Low-doc loans are designed for self-employed borrowers and others who do not have an income stream that can be verified by standard documentation, such as pay slips. Before the new law was introduced, you could score a low-doc loan simply by providing a statutory declaration stating you could meet the repayments, without supplying any real proof. This sometimes resulted in borrowers not being able to pay back the loan or having to sell their home to do so.

ASIC's review of 12 lenders found that low-doc loans are now being offered to a narrower range of borrowers, lenders are obtaining additional information to verify income, such as business bank account statements and letters from accountants, and they have additional processes in place to ensure the information provided by mortgage brokers is reliable.

Neon loan sign

It's not all smooth sailing, though, with ASIC identifying a few problems, including lenders relying solely on benchmark living expense figures, rather than looking into the borrower's actual expenses, and performing only limited verification of fixed expenses or other loans.

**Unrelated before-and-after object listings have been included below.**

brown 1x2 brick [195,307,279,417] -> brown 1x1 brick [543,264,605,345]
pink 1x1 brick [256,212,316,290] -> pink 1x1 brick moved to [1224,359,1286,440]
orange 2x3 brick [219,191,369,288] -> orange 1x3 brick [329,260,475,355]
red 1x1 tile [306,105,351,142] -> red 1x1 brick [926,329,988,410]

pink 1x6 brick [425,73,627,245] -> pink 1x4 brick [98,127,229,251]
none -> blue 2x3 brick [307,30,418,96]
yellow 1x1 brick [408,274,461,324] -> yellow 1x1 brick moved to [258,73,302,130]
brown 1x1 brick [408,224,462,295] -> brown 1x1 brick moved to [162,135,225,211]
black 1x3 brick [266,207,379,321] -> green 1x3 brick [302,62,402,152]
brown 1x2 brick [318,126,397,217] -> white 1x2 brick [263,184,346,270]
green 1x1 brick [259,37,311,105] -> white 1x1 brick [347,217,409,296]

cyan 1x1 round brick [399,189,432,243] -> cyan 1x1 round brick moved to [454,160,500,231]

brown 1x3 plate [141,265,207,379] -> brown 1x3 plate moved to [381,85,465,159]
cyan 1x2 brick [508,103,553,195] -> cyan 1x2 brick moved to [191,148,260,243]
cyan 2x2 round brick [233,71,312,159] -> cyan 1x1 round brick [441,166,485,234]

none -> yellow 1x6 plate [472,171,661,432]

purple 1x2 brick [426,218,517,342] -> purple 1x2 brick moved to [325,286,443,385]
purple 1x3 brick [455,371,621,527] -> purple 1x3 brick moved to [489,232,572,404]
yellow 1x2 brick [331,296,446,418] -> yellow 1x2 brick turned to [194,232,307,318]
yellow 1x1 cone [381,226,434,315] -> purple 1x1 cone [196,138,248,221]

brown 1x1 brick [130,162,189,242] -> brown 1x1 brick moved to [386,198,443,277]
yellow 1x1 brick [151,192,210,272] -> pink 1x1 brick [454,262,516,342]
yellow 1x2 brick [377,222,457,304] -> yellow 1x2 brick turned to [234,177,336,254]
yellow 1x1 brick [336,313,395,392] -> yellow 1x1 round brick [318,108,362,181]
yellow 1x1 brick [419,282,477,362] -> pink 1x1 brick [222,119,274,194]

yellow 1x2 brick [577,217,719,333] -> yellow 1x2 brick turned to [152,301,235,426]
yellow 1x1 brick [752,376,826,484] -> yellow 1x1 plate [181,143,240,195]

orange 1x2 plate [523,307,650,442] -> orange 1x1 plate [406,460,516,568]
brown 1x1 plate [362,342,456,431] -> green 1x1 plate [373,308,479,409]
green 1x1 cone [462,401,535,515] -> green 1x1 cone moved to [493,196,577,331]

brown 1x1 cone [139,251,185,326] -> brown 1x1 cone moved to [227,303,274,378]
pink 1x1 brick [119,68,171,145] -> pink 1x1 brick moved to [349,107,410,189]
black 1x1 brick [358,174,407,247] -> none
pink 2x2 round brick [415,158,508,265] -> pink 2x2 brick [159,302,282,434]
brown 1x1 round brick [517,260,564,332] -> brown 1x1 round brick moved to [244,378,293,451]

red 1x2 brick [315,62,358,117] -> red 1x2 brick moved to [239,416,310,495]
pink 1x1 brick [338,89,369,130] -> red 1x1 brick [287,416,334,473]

"Our review shows lenders have lifted their game since the introduction of responsible lending laws," says ASIC deputy chairman Peter Kell. "However, industry must not be complacent. Compliance with responsible lending laws is a key focus for ASIC and we will take appropriate enforcement action where conduct falls short."

ASIC's suggestions for how lenders can reduce their risk of non-compliance include:

- When relying on information from third parties, ensure that the collection procedures are robust and that inconsistencies are explored.

- Create records describing what steps are taken to conduct assessments.

- Treat accountants' statements with caution, particularly accountants with short-term relationships with the borrower.

- Don't rely on indices or ratios alone to assess household living expenses. Make reasonable inquiries.